Source data »
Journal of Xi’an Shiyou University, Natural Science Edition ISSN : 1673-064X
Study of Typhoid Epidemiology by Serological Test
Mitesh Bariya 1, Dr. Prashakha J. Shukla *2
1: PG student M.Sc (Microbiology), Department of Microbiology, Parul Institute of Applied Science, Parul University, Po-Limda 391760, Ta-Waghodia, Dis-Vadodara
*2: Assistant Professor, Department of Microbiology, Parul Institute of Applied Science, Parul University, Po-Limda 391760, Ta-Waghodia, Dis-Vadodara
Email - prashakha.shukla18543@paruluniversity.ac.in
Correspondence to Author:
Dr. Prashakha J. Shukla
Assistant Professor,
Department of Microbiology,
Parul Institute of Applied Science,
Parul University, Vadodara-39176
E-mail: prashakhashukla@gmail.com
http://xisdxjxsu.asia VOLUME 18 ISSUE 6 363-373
--
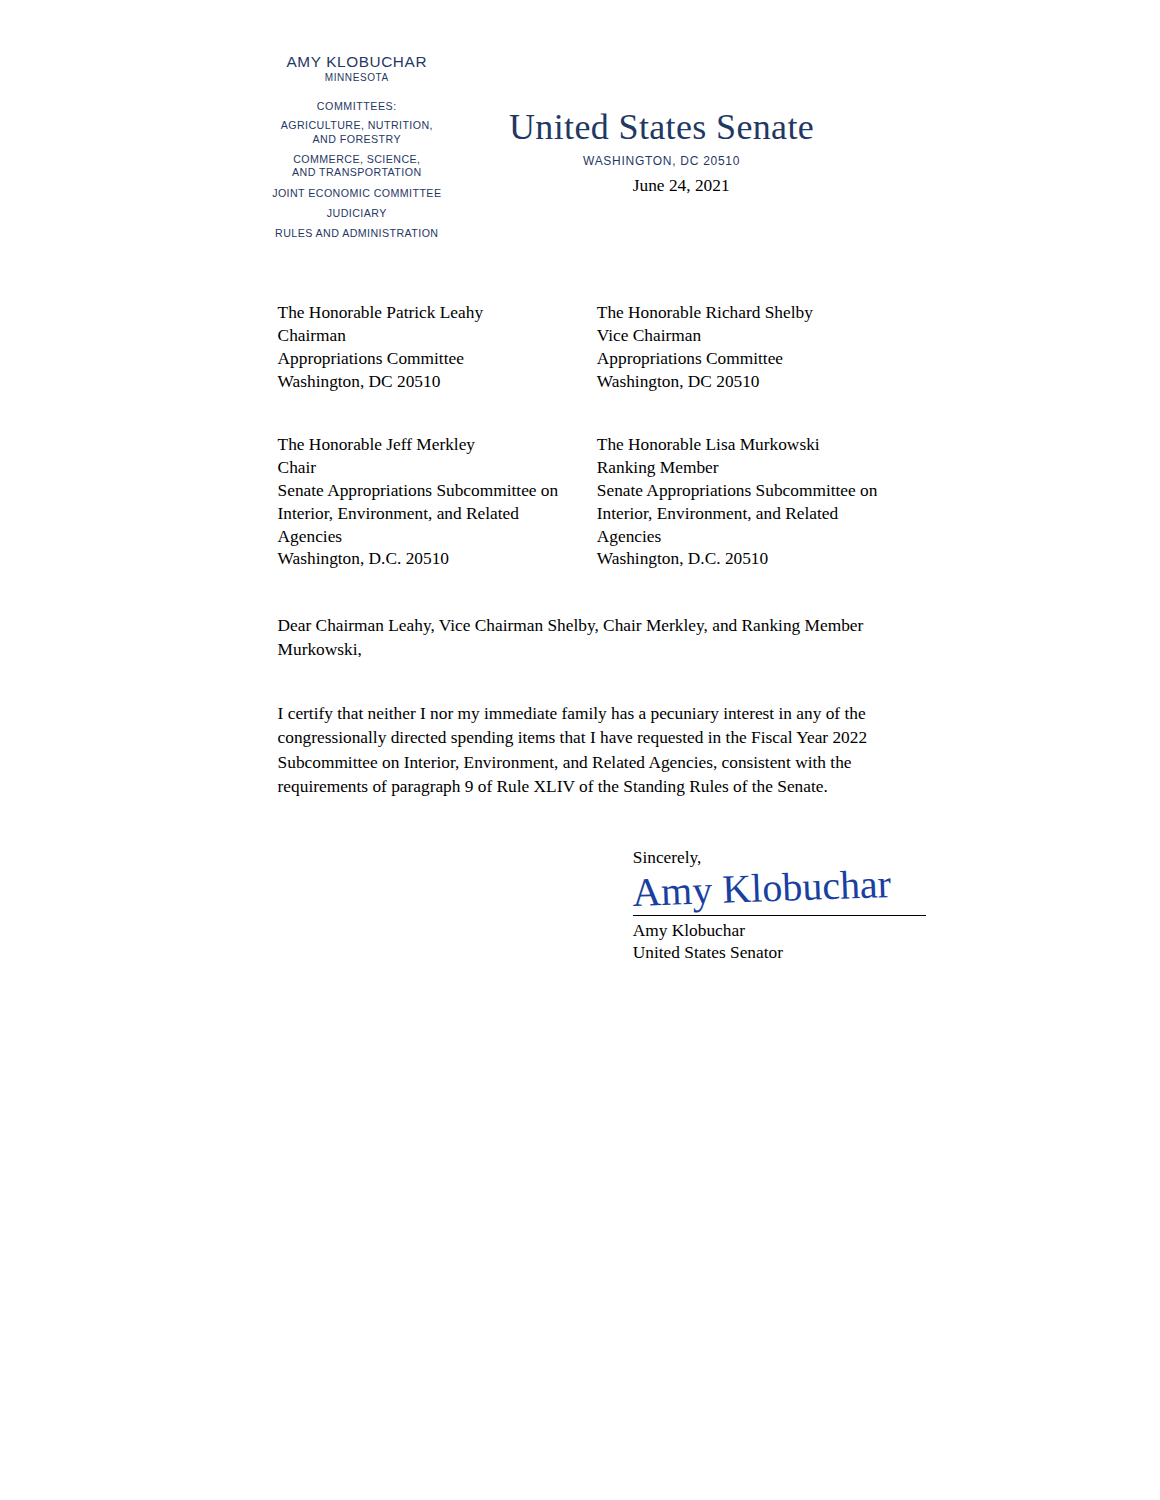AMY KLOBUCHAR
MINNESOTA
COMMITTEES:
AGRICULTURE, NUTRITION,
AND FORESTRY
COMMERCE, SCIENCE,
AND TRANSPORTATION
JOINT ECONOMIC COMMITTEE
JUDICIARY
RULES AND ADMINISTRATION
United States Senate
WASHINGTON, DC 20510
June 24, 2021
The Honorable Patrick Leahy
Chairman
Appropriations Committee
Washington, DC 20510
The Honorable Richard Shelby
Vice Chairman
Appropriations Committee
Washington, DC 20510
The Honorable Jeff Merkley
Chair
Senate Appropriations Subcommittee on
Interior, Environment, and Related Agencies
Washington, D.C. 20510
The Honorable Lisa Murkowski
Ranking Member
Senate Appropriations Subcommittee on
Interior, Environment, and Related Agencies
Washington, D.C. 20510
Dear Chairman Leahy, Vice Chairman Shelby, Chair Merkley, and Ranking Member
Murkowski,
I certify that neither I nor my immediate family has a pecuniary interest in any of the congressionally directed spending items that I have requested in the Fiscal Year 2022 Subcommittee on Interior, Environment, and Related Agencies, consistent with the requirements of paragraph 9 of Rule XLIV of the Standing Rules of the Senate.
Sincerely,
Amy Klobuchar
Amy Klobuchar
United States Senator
--
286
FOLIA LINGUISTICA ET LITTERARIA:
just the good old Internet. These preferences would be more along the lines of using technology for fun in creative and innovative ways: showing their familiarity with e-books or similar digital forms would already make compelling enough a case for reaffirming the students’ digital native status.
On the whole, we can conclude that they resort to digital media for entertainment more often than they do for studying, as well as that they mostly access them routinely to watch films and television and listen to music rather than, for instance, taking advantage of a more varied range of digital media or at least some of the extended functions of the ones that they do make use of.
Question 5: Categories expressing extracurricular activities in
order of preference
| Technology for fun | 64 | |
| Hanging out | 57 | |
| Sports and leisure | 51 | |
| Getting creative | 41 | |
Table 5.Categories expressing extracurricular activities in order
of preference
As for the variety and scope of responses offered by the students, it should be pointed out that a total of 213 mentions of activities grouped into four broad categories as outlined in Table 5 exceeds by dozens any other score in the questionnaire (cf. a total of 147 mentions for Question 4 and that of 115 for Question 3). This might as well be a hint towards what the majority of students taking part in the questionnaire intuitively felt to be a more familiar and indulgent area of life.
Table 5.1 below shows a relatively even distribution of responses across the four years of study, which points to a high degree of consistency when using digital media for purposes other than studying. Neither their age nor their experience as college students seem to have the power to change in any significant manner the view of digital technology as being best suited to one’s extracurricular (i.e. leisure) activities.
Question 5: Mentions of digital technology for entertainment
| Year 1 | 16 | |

Aim of the task »
Check each line above for the string "Limda" and copy the ones that have it.

Result of this exercise »
1: PG student M.Sc (Microbiology), Department of Microbiology, Parul Institute of Applied Science, Parul University, Po-Limda 391760, Ta-Waghodia, Dis-Vadodara
*2: Assistant Professor, Department of Microbiology, Parul Institute of Applied Science, Parul University, Po-Limda 391760, Ta-Waghodia, Dis-Vadodara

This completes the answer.